Я вижу, что твои руки в золе, что твое бедное пальто нуждается в замене, что ты идешь по колено в красных листьях, а дядя Чири-Чала дует на воду и готовит римских гусей.
Ты потихоньку становишься пастельным наброском, вокруг суровый стиль пейзажа, и — обратное превращение, ожившая птица на иероглифе — девушка с картона идет прямо на зрителя, становится трехмерной, я ждал этого почти сутки, мои пальцы уже желты от коптских книг, мои пальцы устали водить по магическим квадратам, губы устали шептать.
Она идет, страдая, она курит и пьет кофе с югославами на сочинском пляже, она совершает прогулку в лиловом, ее пальцы белее немецкой масленки, ее обводят вокруг пальца, выдают замуж за бразильского робота и посылают по распределению в голодный город Куйбышев.
Я описываю лишь то, что видел собственными глазами, в чем принимал непосредственное участие.
Дядя Чири-Чала готов помочь, у него в запасе еще одна ночь, вполне может быть, что это последняя ночь, он развеял полгорода в дым.
Он отнял у Андрея звезду, отдал Игоря хирургу с ножом, пролился над Сергеем свинцовым дождем — чтобы спасти девушку, сохранить для мирового искусства набросок.
А девушка пробует голос, она поёт: «Летел-то орел через зеленый сад, он махнул-то, махнул крылом правым, он расшиб мое лицо белое, закровавил мое платье цветное».
Она уже одевается в русское, вскоре она будет страдать, любить, как в жизни, плясать, играть с огнем, бросаться вниз головой в омут.
Еще секунду, дядя Чири-Чала, я заклинаю — скоро она начнет жить.

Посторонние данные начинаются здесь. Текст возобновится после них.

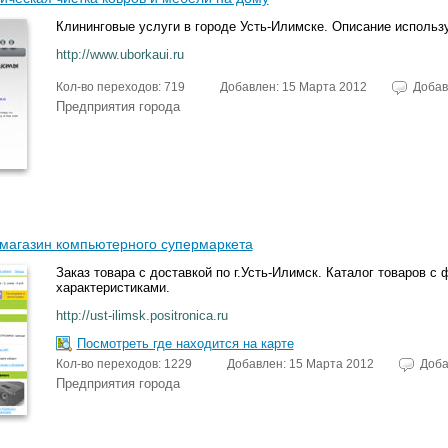
Клининговые услуги в городе Усть-Илимске. Описание использ
http://www.uborkaui.ru
Кол-во переходов: 719
Добавлен: 15 Марта 2012
Добав
Предприятия города
 магазин компьютерного супермаркета
Заказ товара с доставкой по г.Усть-Илимск. Каталог товаров с
характеристиками.
http://ust-ilimsk.positronica.ru
Посмотреть где находится на карте
Кол-во переходов: 1229
Добавлен: 15 Марта 2012
Доба
Предприятия города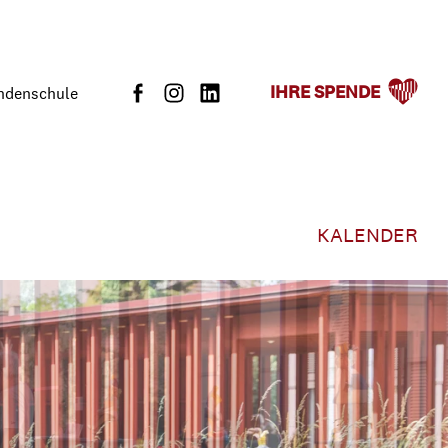
IHRE SPENDE
indenschule
KALENDER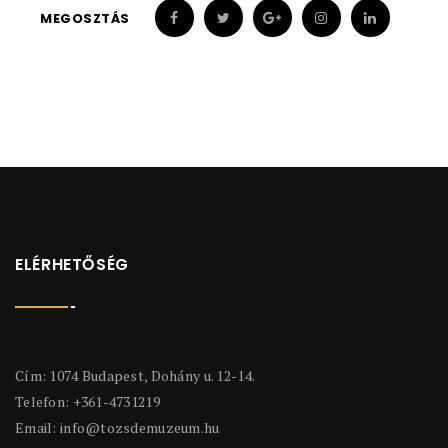
MEGOSZTÁS
ELÉRHETŐSÉG
Cím: 1074 Budapest, Dohány u. 12-14.
Telefon: +361-4731219
Email:
info@tozsdemuzeum.hu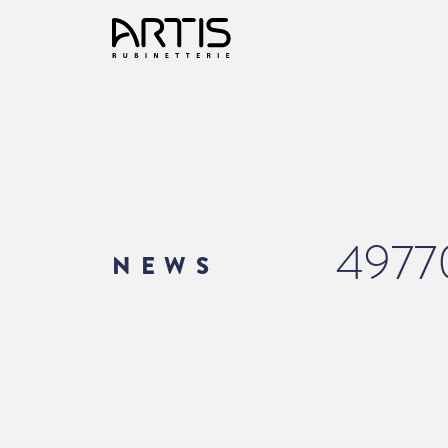
4977
NEWS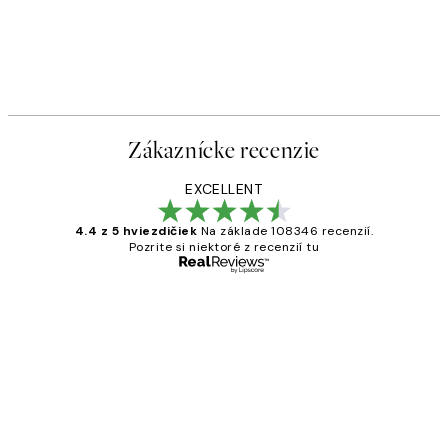
Zákaznícke recenzie
EXCELLENT
4.4 z 5 hviezdičiek
Na základe 108346 recenzií.
Pozrite si niektoré z recenzií tu
Overený kupujúci
Zákaznícke
recenzie
All its ok
5 máj
Jana K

Сколько же раз еще нужно мне перетряхивать свой пыльный мешок в поисках волшебной палочки? Словно еврей, учащийся правильно выговаривать «р», еще и еще я буду бормотать труднопроизносимые и малоэффективные заклинания, сбиваясь и начиная все сначала. Мне надоело обманывать, пускать пыль в глаза, притворяться всемогущим. Бесплодные попытки заставить людей жить сделали меня стариком, и боюсь, что я стал скучен, ворчлив и больше не приношу счастья. Очень трудно давать то, чего у тебя самого нет, я стараюсь, я слушаю траву, тщательно рассматриваю цветные видения мертвой зоной, регистрирую запахи, разговоры и встречи, но, кажется, без толку.